Изменить размер шрифта - +
Сейчас он поднимет подушку и увидит знакомую вельветовую темнокоричневую в серую тонкую полоску пижаму. Пижамы не было. Нужно было доложить директору.

Наверное, вид у него расстроенный, потому что Константин Михайлович посмотрел на него внимательно и сказал с неожиданным участием:

— Абер дас ист ни-и-чево-о…

Директор Дома был великим молчуном. Когда с ним разговаривали, его полное лицо, которое всегда блестело так, что казалось выдраенным пемоксолем, багровело, он надувался и прежде чем ответить, долго барабанил пальцами по столу. Юрию Анатольевичу всегда казалось, что, если спросить директора, как его зовут, он долго будет думать, сыграет на столешнице Турецкий марш и только потом неохотно признается, что он Пантелеймон Романович Клишко.

Директор и на этот раз сразу налился темной кровью, лицо его стало вареным, он засопел и посмотрел на врача. Юрий Анатольевич молчал и думал, как неисповедимы бывают начальственные пути. Кто, в каком странном затмении, мог прислать сюда в директорское кресло этого надувного выдраенного болванчика? Откуда появился он, в каком инкубаторе он вылупился, почему? Кем он был до этого назначения: строителем, директором рынка, актером, чиновником?

Молчание загустевало, становилось физически осязаемым. Юрий Анатольевич подумал, что, если он наберется терпения, то они будут молчать минуту-другую, третью, час, день, месяц, год, два года, десять лет. А поскольку он был моложе директора лет на двадцать, то вполне может его и перемолчать. Но был он слабаком, не из начальственного спецтеста вылепленный, не было в нем великого чиновничьего терпения, и не выдержал он:

— Так что же делать? Может, подождем до утра?

При этом Юрий Анатольевич подумал с привычным смирением, что не быть ему, наверное, никогда директором или даже главврачом. Не те нервы. Ему бы тоже молчать спокойненько и смотреть почтительно на Пантелеймона Романовича, пока тот не разрешится от бремени. Начальство рожает ведь медленно, как слоны. Ан нет, не сдюжил.

Директор еще больше покраснел, набычился, кивнул и с облегчением опустил глаза.

И Елена была сегодня притихшая, не похожая на себя. Почти всю дорогу до метро они шли молча, как будто исчезновение старика Харина почему-то довлело над ними, хотя ни в какой степени они за него не отвечали, и был он для них, в сущности, всего лишь одним из обитателей Дома ветеранов.

И попрощались они у метро с видимым облегчением, и Юрий Анатольевич подумал, что насколько ему было приятно шутить с ней, настолько не хотелось делиться с ней заботами.

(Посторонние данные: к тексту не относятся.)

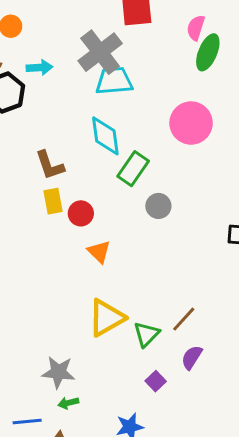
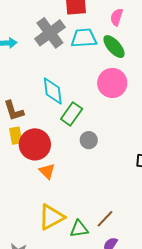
green ellipse: (208, 52) -> (114, 47), moved, turned -65
cyan trapezoid: (114, 81) -> (84, 38), moved
red circle: (81, 213) -> (35, 144), size x1.8
green triangle: (146, 334) -> (79, 229), turned 36

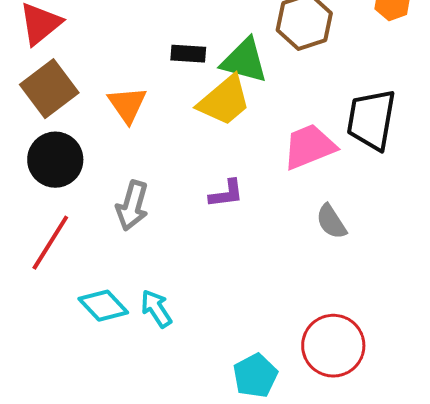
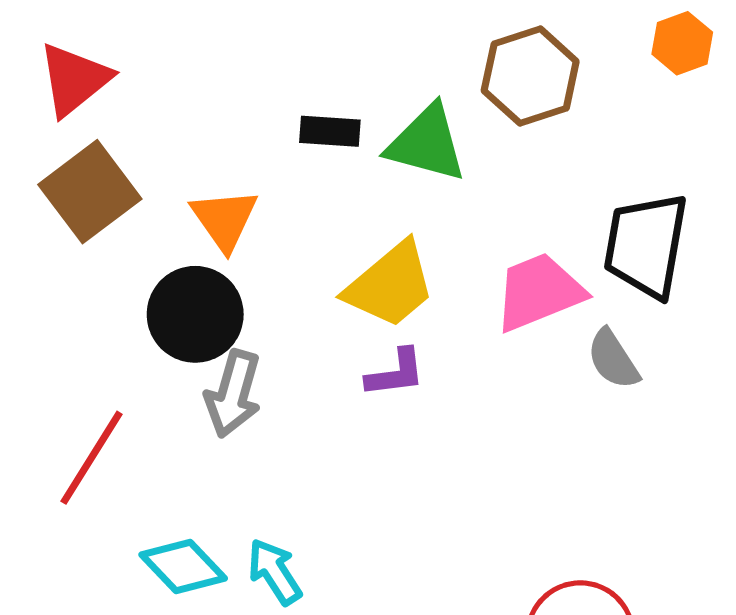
yellow trapezoid: (224, 101) -> (390, 285), moved
black circle: (55, 160) -> (195, 314), moved
gray semicircle: (331, 222) -> (613, 359), moved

Из дому он дважды звонил, узнавал, не появился ли Харин, и долго не мог заснуть, пробовал читать номер «Науки и жизни», который выписывал, но в голову не лезли ни описания маленьких домашних хитростей, ни подробные инструкции по вязке дамского пуловера, ни интимные сведения из жизни трясогузок.

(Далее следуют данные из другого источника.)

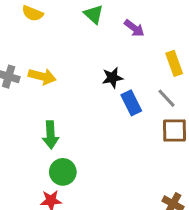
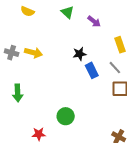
green arrow: (51, 135) -> (18, 93), moved
green circle: (63, 172) -> (66, 116), moved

В час ночи он взбунтовался. Да что это такое, выговаривал он сам себе, что за трагедия? Кто он тебе, этот тихий старик с перекошенным после инсульта лицом? Брат? Сват? Пациент. Один из многих. Не более того.

И вообще давно следует относиться к своим старичкам и старушкам спокойнее, профессиональнее. Ему что, больше всех нужно? Видел он когда-нибудь, чтобы директор Дома Пантелеймон Романович метался вот так? Сидит за своим пустым столом, розовый, умытый, неподвижный и молчаливый, как Будда…

И что с ним могло случиться, со стариком? Цыгане его украли, что ли? Продали в рабство? Старик с наглым стариковским эгоизмом дрыхнет наверняка сейчас где-нибудь у родных или знакомых, а он дергает хвостом, как трясогузка какая-нибудь, шлепает босой по темной квартире и третий раз пьет из-под крана воду.

А если даже и случилось с ним что-нибудь, что из того? Не он первый и не он последний. Сколько за четыре года он уже прислушивался напрасно к биению сердца своих пациентов, боясь, не желая верить в противоестественную тишину?

И все равно не выходил Харин у него из головы, влез туда старичок тихой сапой и устроился основательно.